Shell Ridge Open Space
(Actually Diablo Foothills Regional Park)
Date: (Sun.) Mar. 4, 2018
Location: Walnut Creek, CA
Course Setter: François Léonard
Type: B; Full-featured, seven-course event for beginners through advanced
The Diablo Foothills event is being moved from Saturday, March 3, to Sunday, March 4.
Course Setter's Notes
By François Leonard
We will be using the cool map made by Bob Cooley, covering an area not often visited. The map is very good, particularly given the rock complexity of the terrain. Updates have been made around the control locations.
The courses are designed to maximize the technical aspect of orienteering for this terrain. Combined with the steepness of the park, this gives more climb than usual, so the courses are on the shorter side to compensate. For your information, the course setter test-ran the Blue course in 69 minutes—this may help you decide which course to tackle.
The Start and Finish are 250 m from the assembly area, with very little climb. All the courses use the same Start and Finish. The start triangle will be where the maps will be handed out, and where the START punch will be located.
There will be water at control locations on all the courses.
The schedule for the event is shown on the main event page. In particular, note that the courses close at 2:00.
Path Closure Due To Erosion
Because of a mud slide, the park has closed a trail and a steep area around it (see pictures at the right, which you can click on to see larger images). We have used the forbidden, pink-X symbol along the trail and in the nearby area to indicate that this trail must not be taken, and the area must be avoided.
We put a control on the White and Yellow courses right at the beginning of the trail to force participants to not keep going on that trail. Runners on the Orange course should also not take the trail, although no control is there for them at the beginning of the trail. Runners on the advanced courses may come to this trail from a perpendicular direction, and want to take the last part of the trail, which is forbidden; we left an open segment on the trail (i.e., no pink Xs) where it is possible to cross the trail and go to a lower trail.

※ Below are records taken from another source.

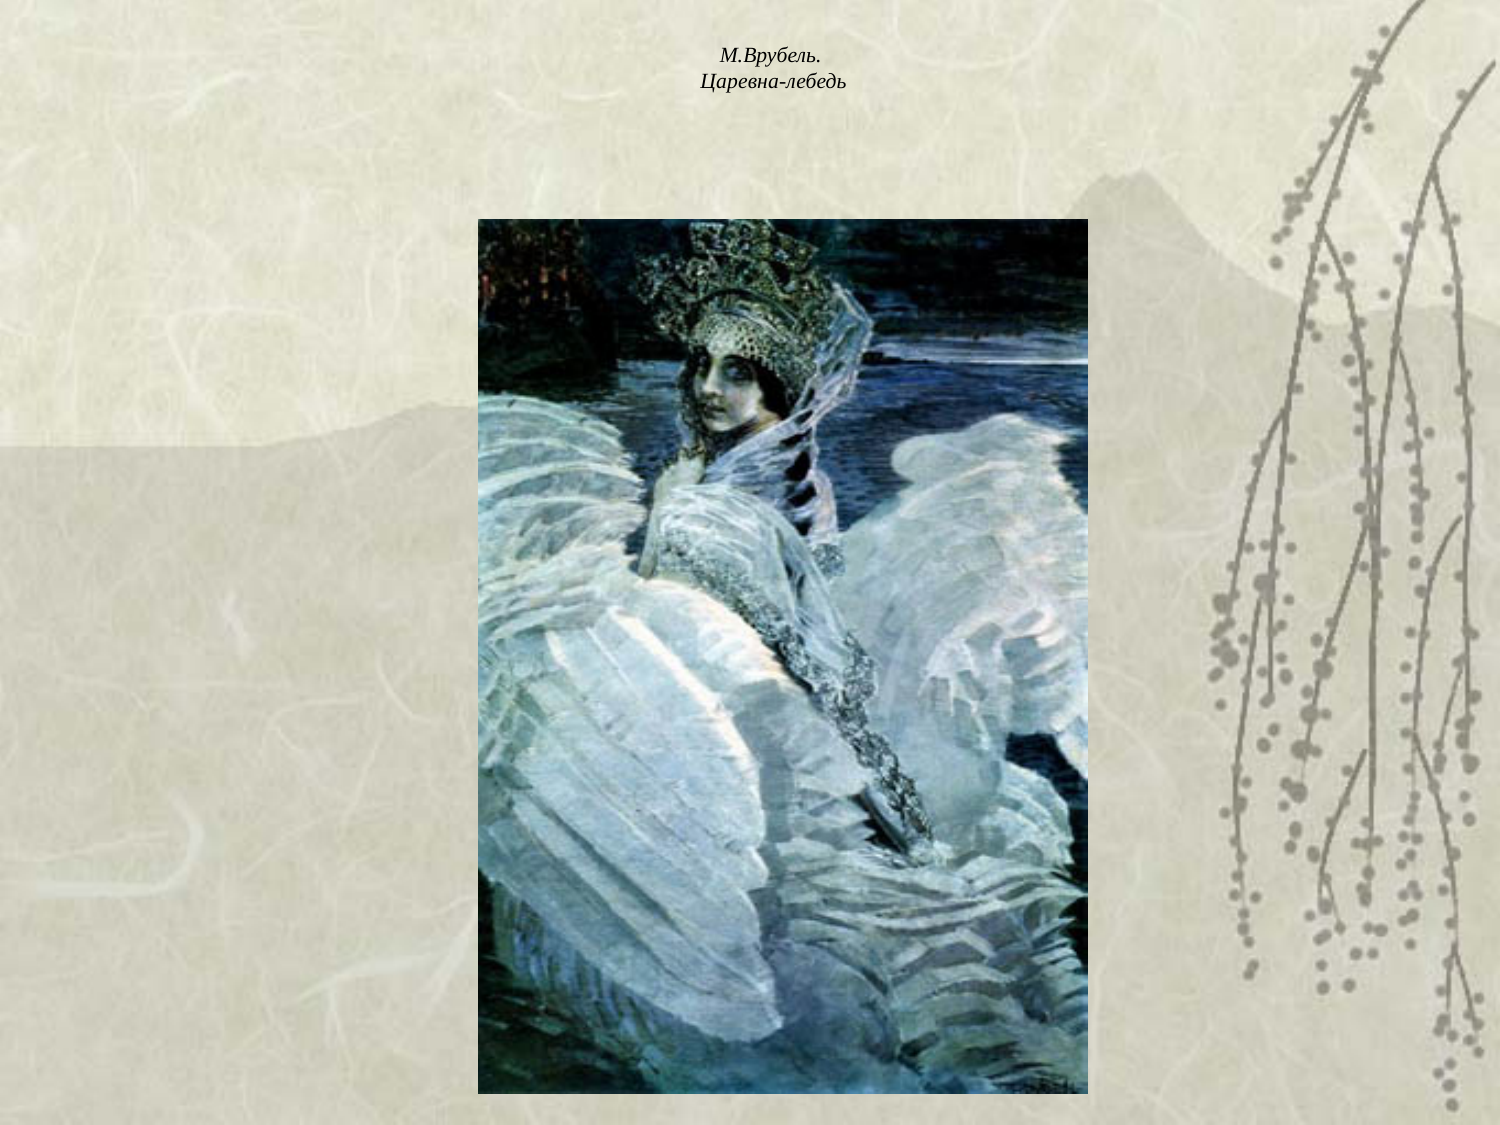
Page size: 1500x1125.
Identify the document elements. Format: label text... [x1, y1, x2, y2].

picture [0, 0, 1500, 1125]
title М.Врубель. Царевна-лебедь [360, 0, 1188, 102]
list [478, 219, 1088, 1094]
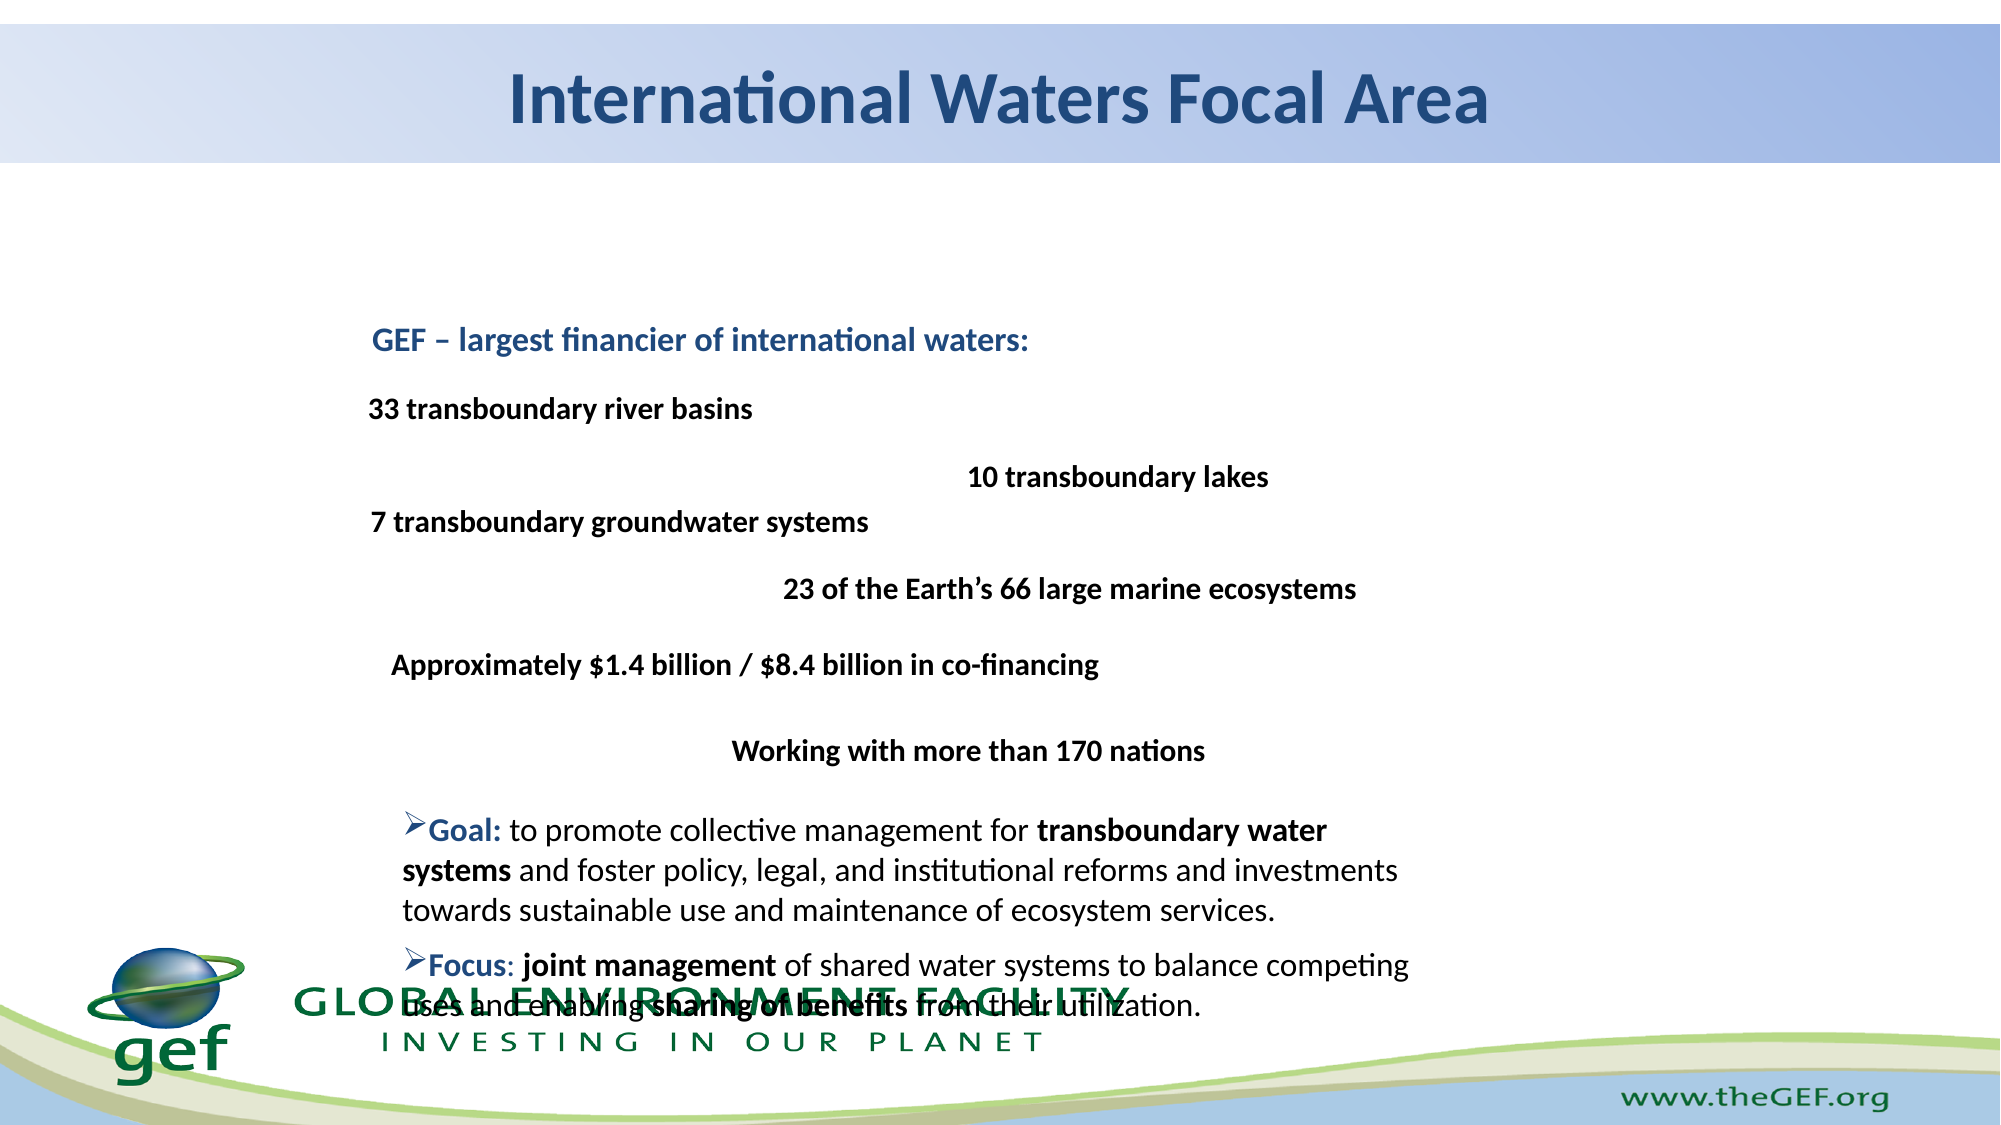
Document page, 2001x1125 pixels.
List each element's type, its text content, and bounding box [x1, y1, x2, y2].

text_box 23 of the Earth’s 66 large marine ecosystems [768, 560, 1373, 651]
picture [0, 920, 2000, 1125]
text_box 7 transboundary groundwater systems [355, 494, 885, 581]
text_box Working with more than 170 nations [717, 722, 1229, 809]
text_box 10 transboundary lakes [952, 448, 1285, 539]
title International Waters Focal Area [0, 24, 2000, 163]
text_box 33 transboundary river basins [353, 380, 821, 433]
text_box GEF – largest financier of international waters: [357, 309, 1046, 408]
text_box Approximately $1.4 billion / $8.4 billion in co-financing [376, 637, 1115, 723]
text_box Goal: to promote collective management for transboundary water systems and foster policy, legal, and institutional reforms and investments towards sustainable use and maintenance of ecosystem services. Focus: joint management of shared water systems to balance competing uses and enabling sharing of benefits from their utilization. [387, 800, 1436, 1074]
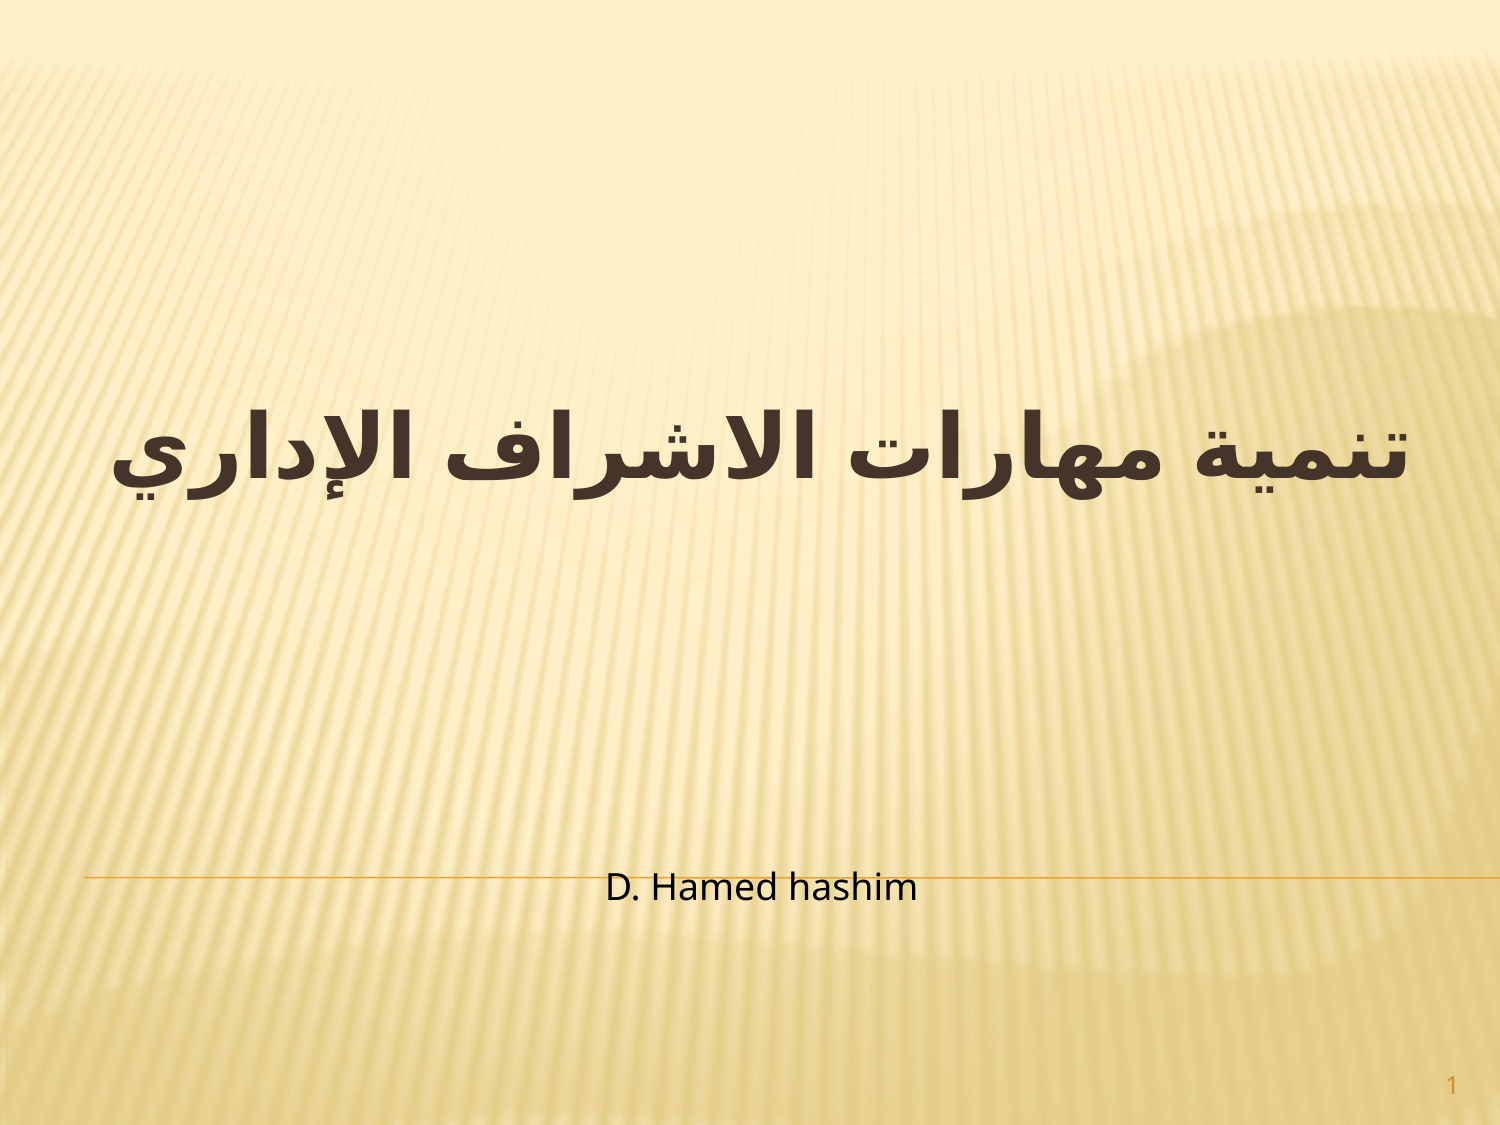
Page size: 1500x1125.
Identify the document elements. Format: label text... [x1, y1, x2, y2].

text_box D. Hamed hashim [386, 855, 1137, 916]
slide_number 1 [1350, 1061, 1475, 1103]
subtitle تنمية مهارات الاشراف الإداري [58, 292, 1465, 504]
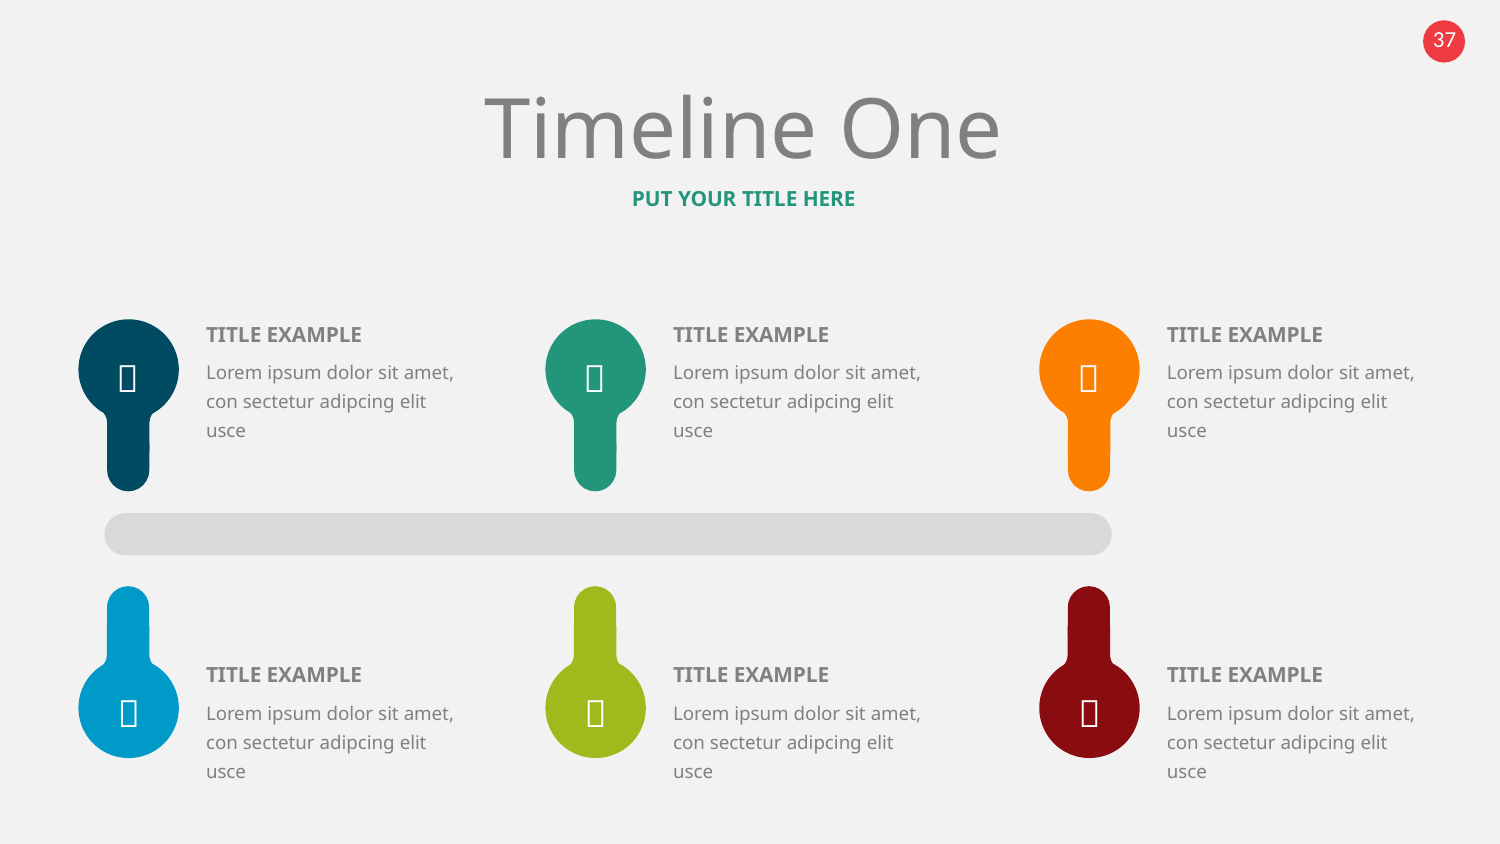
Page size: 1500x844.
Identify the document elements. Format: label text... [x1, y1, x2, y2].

text_box [103, 512, 1114, 557]
list Timeline One [409, 79, 1093, 174]
text_box TITLE EXAMPLE [673, 653, 930, 694]
text_box Lorem ipsum dolor sit amet, con sectetur adipcing elit usce [206, 694, 463, 753]
text_box Lorem ipsum dolor sit amet, con sectetur adipcing elit usce [1166, 354, 1424, 413]
text_box Lorem ipsum dolor sit amet, con sectetur adipcing elit usce [673, 694, 930, 753]
list PUT YOUR TITLE HERE [409, 181, 1093, 218]
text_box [78, 586, 179, 759]
text_box TITLE EXAMPLE [1166, 653, 1424, 694]
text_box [545, 586, 646, 759]
text_box TITLE EXAMPLE [1166, 312, 1424, 354]
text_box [78, 319, 179, 492]
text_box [1039, 586, 1140, 759]
text_box Lorem ipsum dolor sit amet, con sectetur adipcing elit usce [206, 354, 463, 413]
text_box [545, 319, 646, 492]
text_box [1039, 319, 1140, 492]
text_box TITLE EXAMPLE [206, 312, 463, 354]
text_box Lorem ipsum dolor sit amet, con sectetur adipcing elit usce [1166, 694, 1424, 753]
text_box TITLE EXAMPLE [673, 312, 930, 354]
text_box Lorem ipsum dolor sit amet, con sectetur adipcing elit usce [673, 354, 930, 413]
text_box TITLE EXAMPLE [206, 653, 463, 694]
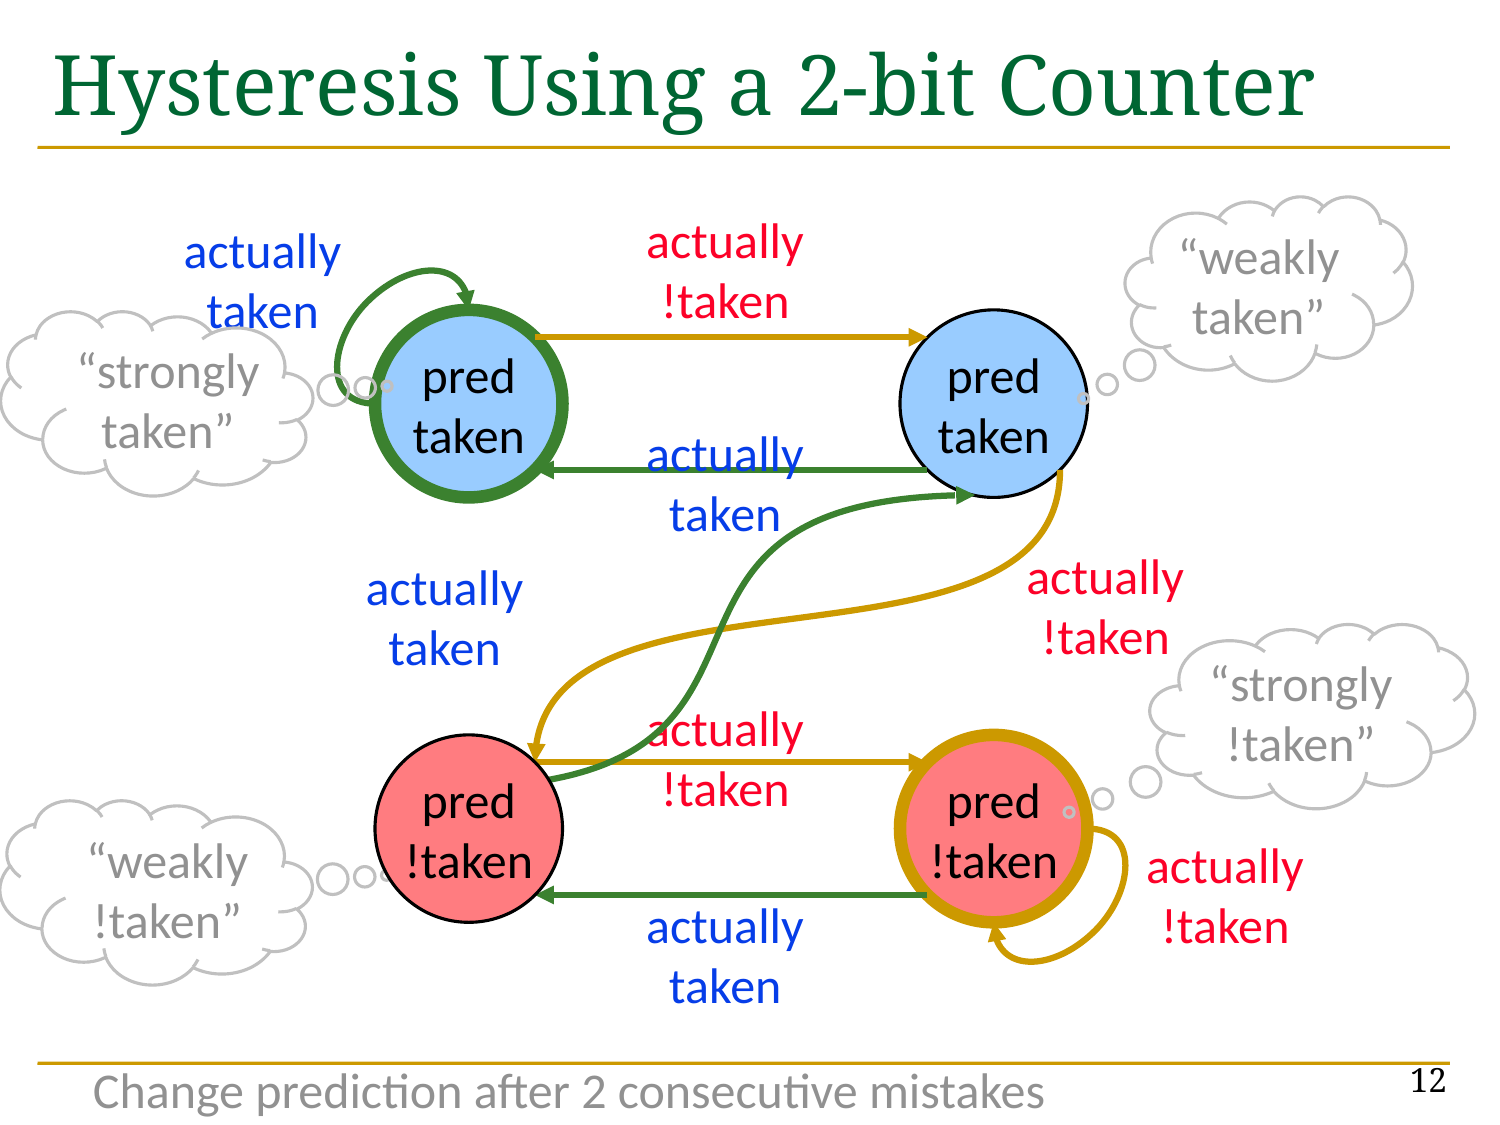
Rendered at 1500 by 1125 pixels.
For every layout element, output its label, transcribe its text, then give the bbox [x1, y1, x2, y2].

Also, not far from this area, there is a main trail that encounters a fence with a gate (not pictured). This gate is not mapped (and it would be difficult to see on the map if it were), so we added the word "gate" on the map near the location of the gate.
Here is the course information:
Course Length Climb Controls White 2.7 km 150 m 9 Yellow 3.0 km 150 m 11 Orange 3.1 km 250 m 11 Brown 2.7 km 225 m 11 Green 3.6 km 265 m 15 Red 4.2 km 305 m 14 Blue 5.1 km 385 m 25
Note that the course Length is simply the sum of the straight-line distances between controls. Your actual distance will be somewhat longer, and will depend on your route choices (and any errors you make). (One rule of thumb is to think "mi" in place of "km"—for example, on a "2.7 km" course you might end up covering about 2.7 mi.)
Climb is an estimate of the cumulative "up" that would be encountered on the optimum route, with no regard for any "down" along the way. As with course length, the actual climb you encounter will depend on your route choices (and errors).
- The park is steep. There are large rock cliffs that are dangerous. Please be careful. See note below regarding small trails.
- The maps will be printed at 1:7500 to facilitate reading the details.
- Part of the map has not been field checked. This is indicated by a continuous, pink-line boundary. Some of the controls could be close to this line, so be careful about relying on features past this line.
- There are numerous narrow broken trails. Most are mapped, but some may not be. Due to the steepness of the terrain, these trails can be useful.
- There are many controls close together, sometimes on similar features. Check your control numbers carefully.
- There is some peppered poison oak throughout. At the time of writing (late February) it is mostly ankle-high sticks with some small green leaves. All of the controls can be approached on a line that does not go through poison oak.
- Lone trees are mapped as a white patch, presumably because they have a large enough crown to occupy some area. Fallen trees or tree remnants are mapped with a green ×.
- Rock features require a special discussion:
- It is recommended that you review how boulders, boulder clusters, small cliffs, large cliffs, and bare rock are represented on an orienteering map.
- For example, a small passable cliff is mapped as a solid black line. The length of that line can be very similar to the length of the dashes used to map small trails.
- Did you pay attention to the previous point?
- Another example: A long solid black line represents a cliff. By looking at the contour lines it is usually obvious in what direction the cliff face points. However, in some cases it is possible for the black line to be "cliffy" on both sides.
- Were you awake when you read the last point?
- Boulders can have asymmetric shapes, such that their height appears different depending on which side the boulder is approached. This can be exacerbated if the boulder is on a hillside. For example, one of the control locations is a boulder that is 1 m high on the side where the control is located, and 3 m on the other side. This is indicated as "1×3" in the control description. Other cases are not as extreme, so there we indicated only the one size that seemed most relevant.